The thought of budgeting can be stressful. Especially when what you earn is not lasting until the next payday, the idea of tracking your money can be overwhelming.
However, there are ways to make your money last no matter how much (or how little) you make. The most important part of budgeting is understanding your basic income and expenses. Having a clear picture of what is coming in and what is going out is enough information to make some changes to how you divide your earnings among your wants and needs.
If you’re struggling to make ends meet and want to know the best ways to stretch your paycheck, keep reading for some helpful tips.
Tip #1: Get Serious about Budgeting
A quick way to get a handle on your money is budgeting. While it may seem daunting at first, creating a budget mainly consists of comparing your income to your expenses. Many people mindlessly spend and wonder why they seem to never have extra cash to save or do other things. Analyzing your income-to-expense ratio will allow you to break down all of the other things you pay discover more ways to save.
Start by looking at your bank statements or an overview of your transactions. These are available on your bank’s internet banking site or mobile app. Examining bank and credit card statements will help you see what you have been spending and where you may be losing money on recurring subscriptions and other purchases that are deemed non-essential.
Many commercial banks provide transaction alerts to let you know when your bank balance dip below a certain balance. Some break things down by category, letting you know exactly how much you spend on coffee each month, for example.
Tip #2: Negotiate Your Bills
Another way to decrease your monthly bills is to negotiate. Depending how long you’ve been a customer, many companies are willing to compromise to keep your business. By placing a call to your cable company, for instance, you can more than likely get a discounted rate for being a loyal customer.

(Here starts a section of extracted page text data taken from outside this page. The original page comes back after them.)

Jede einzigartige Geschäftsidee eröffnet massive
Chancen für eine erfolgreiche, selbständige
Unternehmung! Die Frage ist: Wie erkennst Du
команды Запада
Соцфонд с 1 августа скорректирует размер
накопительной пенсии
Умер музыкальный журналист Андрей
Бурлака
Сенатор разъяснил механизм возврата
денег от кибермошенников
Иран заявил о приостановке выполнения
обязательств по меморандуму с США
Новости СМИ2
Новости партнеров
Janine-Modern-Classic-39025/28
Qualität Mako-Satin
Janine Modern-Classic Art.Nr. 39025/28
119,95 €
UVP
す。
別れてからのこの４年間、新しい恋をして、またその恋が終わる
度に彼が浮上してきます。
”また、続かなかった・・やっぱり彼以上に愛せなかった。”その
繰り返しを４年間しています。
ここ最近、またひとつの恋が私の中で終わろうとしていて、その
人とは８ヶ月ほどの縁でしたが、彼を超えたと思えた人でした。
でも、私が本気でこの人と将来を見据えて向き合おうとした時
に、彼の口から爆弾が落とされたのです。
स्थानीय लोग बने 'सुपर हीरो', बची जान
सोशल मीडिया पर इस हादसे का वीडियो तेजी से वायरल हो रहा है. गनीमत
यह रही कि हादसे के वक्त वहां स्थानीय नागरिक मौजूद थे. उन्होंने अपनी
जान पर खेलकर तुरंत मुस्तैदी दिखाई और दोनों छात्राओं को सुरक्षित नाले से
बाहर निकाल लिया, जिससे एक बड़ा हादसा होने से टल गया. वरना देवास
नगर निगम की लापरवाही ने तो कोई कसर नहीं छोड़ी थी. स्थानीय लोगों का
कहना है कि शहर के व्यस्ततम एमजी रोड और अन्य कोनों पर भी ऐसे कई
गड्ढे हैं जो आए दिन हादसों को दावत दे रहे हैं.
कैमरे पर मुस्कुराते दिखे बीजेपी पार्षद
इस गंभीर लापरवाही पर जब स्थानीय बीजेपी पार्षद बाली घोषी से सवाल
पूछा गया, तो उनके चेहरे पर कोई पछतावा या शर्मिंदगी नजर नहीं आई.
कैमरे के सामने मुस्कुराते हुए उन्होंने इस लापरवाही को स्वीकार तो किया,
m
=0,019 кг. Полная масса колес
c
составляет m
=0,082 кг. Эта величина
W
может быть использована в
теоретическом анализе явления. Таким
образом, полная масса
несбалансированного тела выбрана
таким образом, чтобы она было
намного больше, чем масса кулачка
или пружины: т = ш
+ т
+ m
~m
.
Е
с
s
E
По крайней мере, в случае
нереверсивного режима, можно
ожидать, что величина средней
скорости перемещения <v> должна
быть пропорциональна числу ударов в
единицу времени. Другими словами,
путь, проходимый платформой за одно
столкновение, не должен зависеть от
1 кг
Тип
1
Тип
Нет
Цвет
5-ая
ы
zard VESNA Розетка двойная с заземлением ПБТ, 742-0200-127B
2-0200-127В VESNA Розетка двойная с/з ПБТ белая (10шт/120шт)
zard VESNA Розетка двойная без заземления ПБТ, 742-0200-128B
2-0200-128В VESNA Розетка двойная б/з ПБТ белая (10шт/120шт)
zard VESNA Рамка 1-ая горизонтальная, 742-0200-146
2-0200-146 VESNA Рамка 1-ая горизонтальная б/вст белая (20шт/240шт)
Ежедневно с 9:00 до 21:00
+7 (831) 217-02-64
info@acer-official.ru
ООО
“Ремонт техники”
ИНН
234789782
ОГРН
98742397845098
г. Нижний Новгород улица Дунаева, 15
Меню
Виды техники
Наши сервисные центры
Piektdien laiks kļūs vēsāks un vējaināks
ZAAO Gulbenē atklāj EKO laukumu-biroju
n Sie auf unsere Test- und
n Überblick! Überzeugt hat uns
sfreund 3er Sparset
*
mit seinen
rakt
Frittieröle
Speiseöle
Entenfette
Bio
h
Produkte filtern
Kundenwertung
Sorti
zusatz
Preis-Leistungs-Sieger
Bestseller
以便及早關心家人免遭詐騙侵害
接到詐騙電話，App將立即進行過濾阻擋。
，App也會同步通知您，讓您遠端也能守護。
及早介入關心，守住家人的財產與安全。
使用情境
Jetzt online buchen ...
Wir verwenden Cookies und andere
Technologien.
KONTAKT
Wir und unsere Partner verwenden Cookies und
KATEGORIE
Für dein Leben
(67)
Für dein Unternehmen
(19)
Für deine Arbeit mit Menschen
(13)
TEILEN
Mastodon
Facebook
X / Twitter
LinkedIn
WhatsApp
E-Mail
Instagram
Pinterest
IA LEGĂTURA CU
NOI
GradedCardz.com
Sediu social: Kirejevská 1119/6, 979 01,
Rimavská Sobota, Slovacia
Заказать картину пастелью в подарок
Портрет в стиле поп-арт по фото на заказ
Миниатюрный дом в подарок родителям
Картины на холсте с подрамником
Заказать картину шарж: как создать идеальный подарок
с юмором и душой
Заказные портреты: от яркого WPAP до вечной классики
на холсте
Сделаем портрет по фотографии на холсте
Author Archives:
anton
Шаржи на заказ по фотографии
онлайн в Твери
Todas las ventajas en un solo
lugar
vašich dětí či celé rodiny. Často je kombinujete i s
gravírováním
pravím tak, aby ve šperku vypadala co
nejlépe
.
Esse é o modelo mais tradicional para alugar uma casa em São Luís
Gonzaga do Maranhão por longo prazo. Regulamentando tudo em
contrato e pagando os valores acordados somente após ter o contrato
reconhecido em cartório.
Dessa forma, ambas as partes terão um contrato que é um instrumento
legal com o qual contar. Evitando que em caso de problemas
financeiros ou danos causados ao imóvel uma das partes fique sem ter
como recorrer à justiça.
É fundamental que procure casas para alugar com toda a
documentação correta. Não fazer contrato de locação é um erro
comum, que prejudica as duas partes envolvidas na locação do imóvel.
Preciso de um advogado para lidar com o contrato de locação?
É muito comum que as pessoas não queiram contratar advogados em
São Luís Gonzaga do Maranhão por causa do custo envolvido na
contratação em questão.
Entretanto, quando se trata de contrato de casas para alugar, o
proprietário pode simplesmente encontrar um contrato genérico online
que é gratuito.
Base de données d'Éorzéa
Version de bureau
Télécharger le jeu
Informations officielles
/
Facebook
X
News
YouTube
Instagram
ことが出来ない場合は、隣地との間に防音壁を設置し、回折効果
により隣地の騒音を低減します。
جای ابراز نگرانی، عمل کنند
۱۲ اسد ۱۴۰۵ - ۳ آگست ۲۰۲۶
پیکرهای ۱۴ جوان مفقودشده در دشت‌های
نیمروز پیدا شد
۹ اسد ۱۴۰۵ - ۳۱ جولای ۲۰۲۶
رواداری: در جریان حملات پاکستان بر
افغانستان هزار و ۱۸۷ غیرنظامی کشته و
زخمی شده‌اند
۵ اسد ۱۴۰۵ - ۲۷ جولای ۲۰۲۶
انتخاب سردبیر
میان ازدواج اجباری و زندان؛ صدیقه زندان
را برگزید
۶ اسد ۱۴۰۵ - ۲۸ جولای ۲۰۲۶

Sometimes, you can negotiate a better rate without having to contact the company. For example, if you subscribed to free trial for a streaming service and canceled once the trial period ended, after some time has passed you may receive an email offer with a lower rate as an incentive to subscribe again.
After identifying which services and bills you need, you’ll have a list of essentials. Then, you can start negotiating to see how much more you can save each month. A phone bill is one of the easiest things to cut. Since many phone companies offer great deals at lower rates, that’s usually the easiest bills to get reduced.
Tip #3: Replace Expensive Habits with Low or No-Cost Alternatives
Contrary to advice from some financial professionals, you don’t have to give up everything you love to save money. There are always less expensive or free alternatives to your favorite activities. The overarching point is to not deprive yourself. That can be a major cause of financial difficulties and foster an unhealthy relationship with money.
When you create a budget that is tailored to your specific situation, you’ll be able to prioritize some of the things you like. For example, instead of attending four concerts a year, you can start small and cut it down to two. If you enjoy outdoor activities, take time to research free or low-cost outdoor events planned in your city.
Another common source of financial drain is dining out too often. Instead of going out to eat all the time, allow yourself one or two dine out meals per month. You may also choose not to drink alcoholic beverages, or to order an appetizer instead of an entrée, or to go to happy hour when things are less expensive. This allows you to still enjoy the experience without breaking the bank.
Tip #4: Resist the Urge to Splurge
Splurging can be very tempting when you don’t have a good budgeting system. However, there are ways to reduce your spending when you go shopping either online or in person. It is easy to go over budget in your favorite store if you aren’t careful.
If you give yourself a limit before you shop, it creates a level of accountability. This means you are likely to put more thought into what you purchase. Shopping in person with cash is an easy way to accomplish this, because you are limited by how much you brought with you.
When you spend less, you’ll have more money for things like savings accounts and emergency funds. When people are living paycheck to paycheck, it sometimes seems impossible to put money into savings. Fortunately, with the right habits, you’ll be able to grow a savings account even if you don’t have a high income at your disposal. You can get closer to where you want to be financially by making small changes.
Tip #5: Start Where You Are
No matter what your financial situation is, it’s possible to change how you manage your money. When you foster good habits early on, it is easier to get through hard times. Additionally, you can pass on your tips to your friends and family by setting a positive example.